— The problem —
The records are to be repeated in full. Every line must match.

(Stored data entries)

──────

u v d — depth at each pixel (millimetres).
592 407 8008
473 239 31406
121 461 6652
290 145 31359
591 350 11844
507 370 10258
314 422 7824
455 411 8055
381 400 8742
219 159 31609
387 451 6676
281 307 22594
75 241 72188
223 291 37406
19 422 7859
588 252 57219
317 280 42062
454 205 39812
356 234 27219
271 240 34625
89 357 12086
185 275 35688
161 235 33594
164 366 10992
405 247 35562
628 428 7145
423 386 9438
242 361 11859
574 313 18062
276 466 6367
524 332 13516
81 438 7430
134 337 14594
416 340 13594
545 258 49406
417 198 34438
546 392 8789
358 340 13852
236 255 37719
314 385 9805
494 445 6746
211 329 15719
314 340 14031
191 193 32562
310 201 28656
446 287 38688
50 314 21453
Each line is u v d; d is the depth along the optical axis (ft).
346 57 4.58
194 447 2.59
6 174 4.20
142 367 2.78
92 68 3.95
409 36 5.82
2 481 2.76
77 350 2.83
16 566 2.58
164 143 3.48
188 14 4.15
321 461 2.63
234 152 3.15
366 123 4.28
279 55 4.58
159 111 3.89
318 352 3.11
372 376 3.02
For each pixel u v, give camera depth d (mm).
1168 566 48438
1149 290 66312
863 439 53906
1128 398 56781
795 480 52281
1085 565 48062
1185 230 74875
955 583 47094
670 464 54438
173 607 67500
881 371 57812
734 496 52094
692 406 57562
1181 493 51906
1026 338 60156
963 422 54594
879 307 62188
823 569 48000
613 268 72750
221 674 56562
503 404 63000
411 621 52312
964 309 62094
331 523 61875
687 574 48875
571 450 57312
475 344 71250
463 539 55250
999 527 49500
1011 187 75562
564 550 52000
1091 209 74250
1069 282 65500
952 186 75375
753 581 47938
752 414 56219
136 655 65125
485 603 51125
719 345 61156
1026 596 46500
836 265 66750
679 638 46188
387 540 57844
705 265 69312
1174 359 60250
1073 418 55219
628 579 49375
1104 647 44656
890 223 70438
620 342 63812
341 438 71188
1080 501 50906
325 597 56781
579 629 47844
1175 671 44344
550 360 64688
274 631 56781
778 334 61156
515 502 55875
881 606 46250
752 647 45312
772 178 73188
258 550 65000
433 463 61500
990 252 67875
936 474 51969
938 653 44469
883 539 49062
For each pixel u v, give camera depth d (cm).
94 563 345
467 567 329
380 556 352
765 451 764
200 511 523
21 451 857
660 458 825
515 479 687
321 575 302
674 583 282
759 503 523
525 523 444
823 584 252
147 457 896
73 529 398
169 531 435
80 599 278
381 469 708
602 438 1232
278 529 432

──────

— Worked solution —
u v d — depth at each pixel (millimetres).
592 407 8008
473 239 31406
121 461 6652
290 145 31359
591 350 11844
507 370 10258
314 422 7824
455 411 8055
381 400 8742
219 159 31609
387 451 6676
281 307 22594
75 241 72188
223 291 37406
19 422 7859
588 252 57219
317 280 42062
454 205 39812
356 234 27219
271 240 34625
89 357 12086
185 275 35688
161 235 33594
164 366 10992
405 247 35562
628 428 7145
423 386 9438
242 361 11859
574 313 18062
276 466 6367
524 332 13516
81 438 7430
134 337 14594
416 340 13594
545 258 49406
417 198 34438
546 392 8789
358 340 13852
236 255 37719
314 385 9805
494 445 6746
211 329 15719
314 340 14031
191 193 32562
310 201 28656
446 287 38688
50 314 21453
Each line is u v d; d is the depth along the optical axis (ft).
346 57 4.58
194 447 2.59
6 174 4.20
142 367 2.78
92 68 3.95
409 36 5.82
2 481 2.76
77 350 2.83
16 566 2.58
164 143 3.48
188 14 4.15
321 461 2.63
234 152 3.15
366 123 4.28
279 55 4.58
159 111 3.89
318 352 3.11
372 376 3.02
For each pixel u v, give camera depth d (mm).
1168 566 48438
1149 290 66312
863 439 53906
1128 398 56781
795 480 52281
1085 565 48062
1185 230 74875
955 583 47094
670 464 54438
173 607 67500
881 371 57812
734 496 52094
692 406 57562
1181 493 51906
1026 338 60156
963 422 54594
879 307 62188
823 569 48000
613 268 72750
221 674 56562
503 404 63000
411 621 52312
964 309 62094
331 523 61875
687 574 48875
571 450 57312
475 344 71250
463 539 55250
999 527 49500
1011 187 75562
564 550 52000
1091 209 74250
1069 282 65500
952 186 75375
753 581 47938
752 414 56219
136 655 65125
485 603 51125
719 345 61156
1026 596 46500
836 265 66750
679 638 46188
387 540 57844
705 265 69312
1174 359 60250
1073 418 55219
628 579 49375
1104 647 44656
890 223 70438
620 342 63812
341 438 71188
1080 501 50906
325 597 56781
579 629 47844
1175 671 44344
550 360 64688
274 631 56781
778 334 61156
515 502 55875
881 606 46250
752 647 45312
772 178 73188
258 550 65000
433 463 61500
990 252 67875
936 474 51969
938 653 44469
883 539 49062
For each pixel u v, give camera depth d (cm).
94 563 345
467 567 329
380 556 352
765 451 764
200 511 523
21 451 857
660 458 825
515 479 687
321 575 302
674 583 282
759 503 523
525 523 444
823 584 252
147 457 896
73 529 398
169 531 435
80 599 278
381 469 708
602 438 1232
278 529 432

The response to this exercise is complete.